Moody’s cuts China outlook on eve of NPC, cites reform, fiscal risks
SHANGHAI - Reuters
REUTERS photoMoody’s downgraded its outlook on Chinese government debt to “negative” from “stable” on March 2, citing uncertainty over authorities’ capacity to implement economic reforms, rising debt and falling reserves.
The Moody’s downgrade comes just days before the National People’s Congress (NPC) is due to vote on China’s 13th five year plan, a closely held development blueprint for the next five years, which policymakers began formally drafting in 2015.
Analysts will closely scrutinize the NPC’s final text for hints on the likely trajectory of reform and policymakers’ thinking on the appropriate growth strategy for China - key factors highlighted by Moody’s in the report issued on March 2.
“Without credible and efficient reforms, China’s GDP growth would slow more markedly as a high debt burden dampens business investment and demographics turn increasingly unfavorable. Government debt would increase more sharply than we currently expect,” Moody’s said.
The agency said its rating committee had discussed China’s status at a meeting on Feb. 9, during which the country’s institutional and fiscal strength, as well as its susceptibility to event risk, were reviewed.
The agency said the downgrade was driven by expectations that China’s fiscal strength will continue to decline, as well as the fall in its foreign exchange reserves which have shrunk by $762 billion over the last 18 months.
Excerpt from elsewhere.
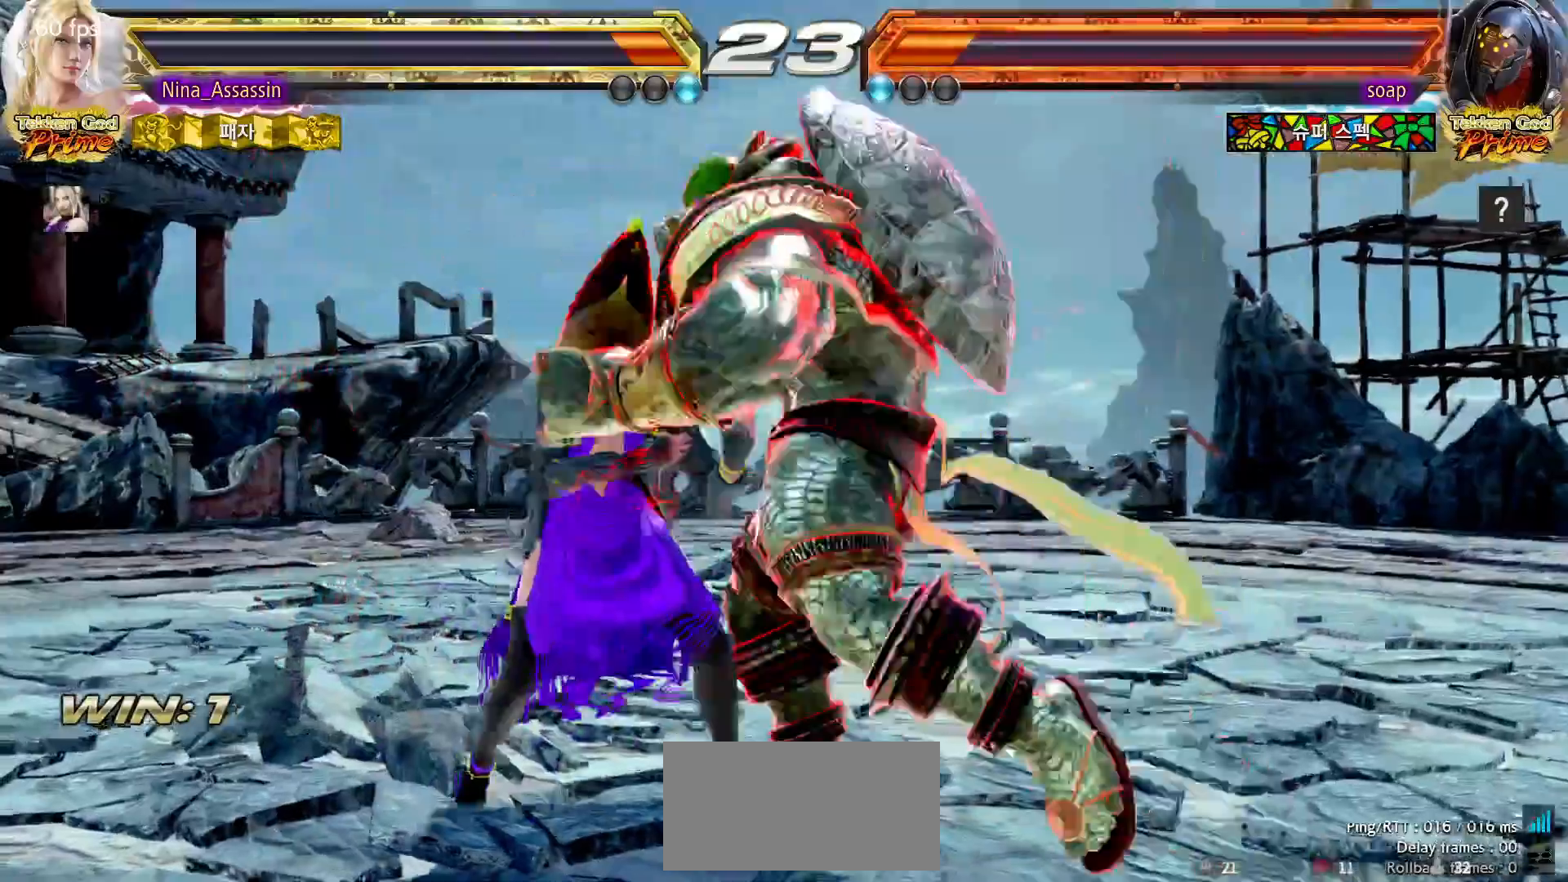
{"dt_ms": 500, "buttons": [], "left_stick": "left"}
It also said that policymakers’ credibility was at risk of being undermined by incomplete implementation or partial reversals of some reforms.
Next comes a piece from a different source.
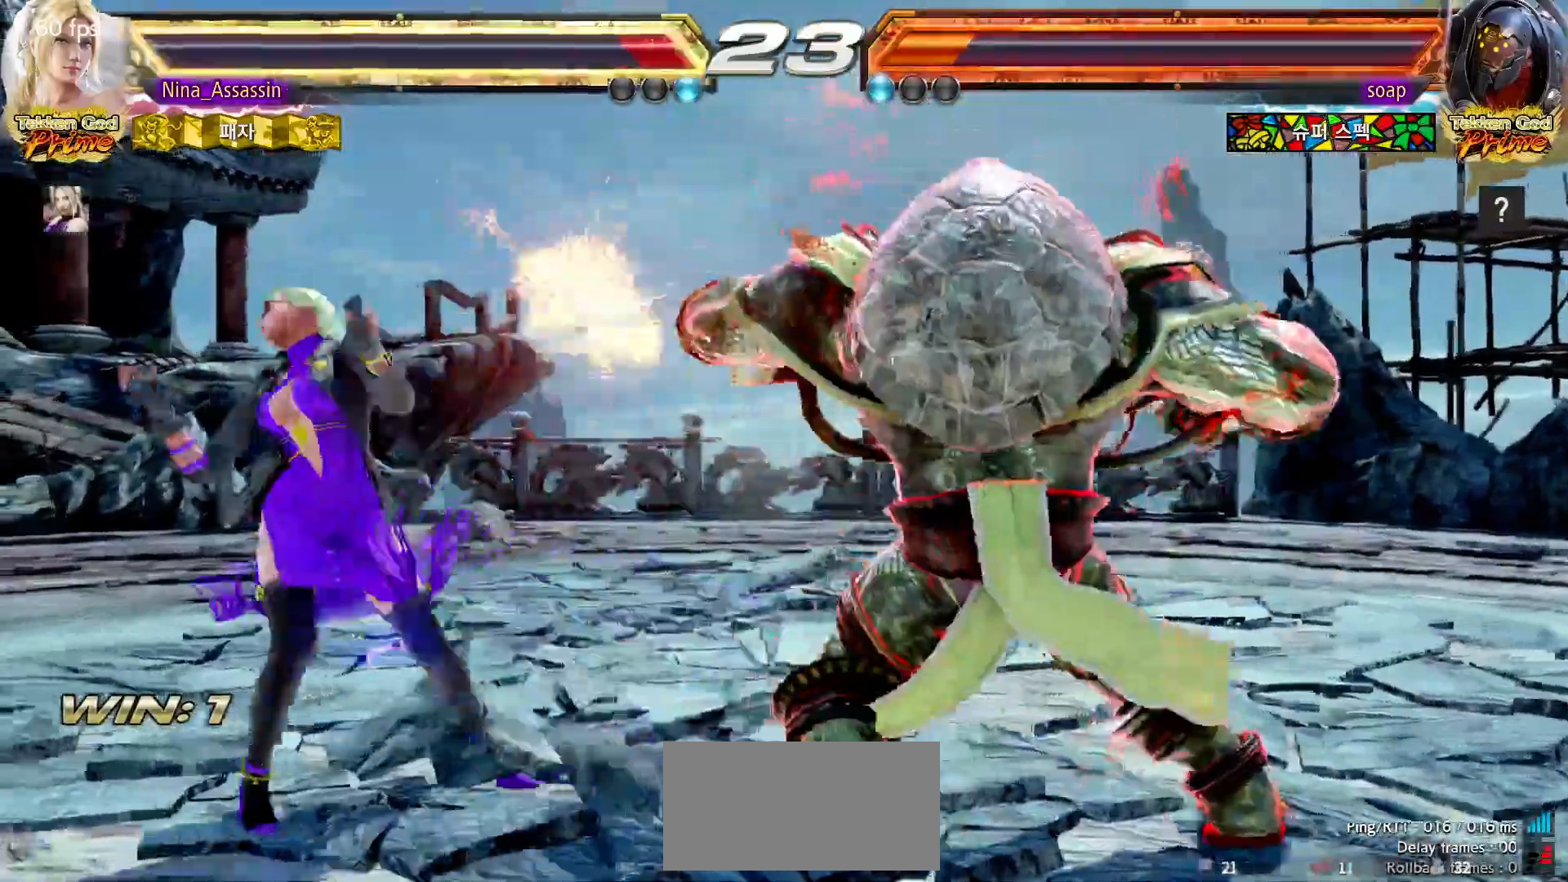
{"dt_ms": 500, "buttons": [], "left_stick": "center"}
“Interventions in the equity and foreign exchange markets over the past year suggest that ensuring financial and economic stability is also an objective, but there is considerably uncertainty about policy priorities,” Moody’s said.
Moody’s, however, retained China’s Aa3 rating, noting the country’s sizeable reserves gave it time to implement reforms and gradually address economic imbalances.
But the agency warned that it could further downgrade China’s rating if it saw slowing down of reforms needed to support sustainable growth and to protect the government’s balance sheet.
“It’s not a worrying sign yet, but rather a negative direction. That’s what Moody’s is flagging,” said Trinh Nguyen, senior economist for emerging Asia at global asset manager Nataxis.
“But they (Chinese authorities) have room to do this. They have one of the lowest government debt as a share of GDP in comparison to other emerging nations. And most importantly, as China has a current account surplus it can fund its own fiscal expansion.”
Initial market reaction to the outlook change was muted, although the cost of insuring Chinese government debt against default rose slightly.
“The drivers - local government debt, capital outflows, falling reserves and concerns on the progress of reforms - are all well recognised by investors and a lot of them have arguably already been priced in,” agreed Aida Yah, Senior Emerging Market Asia Economist at AXA Investment Managers.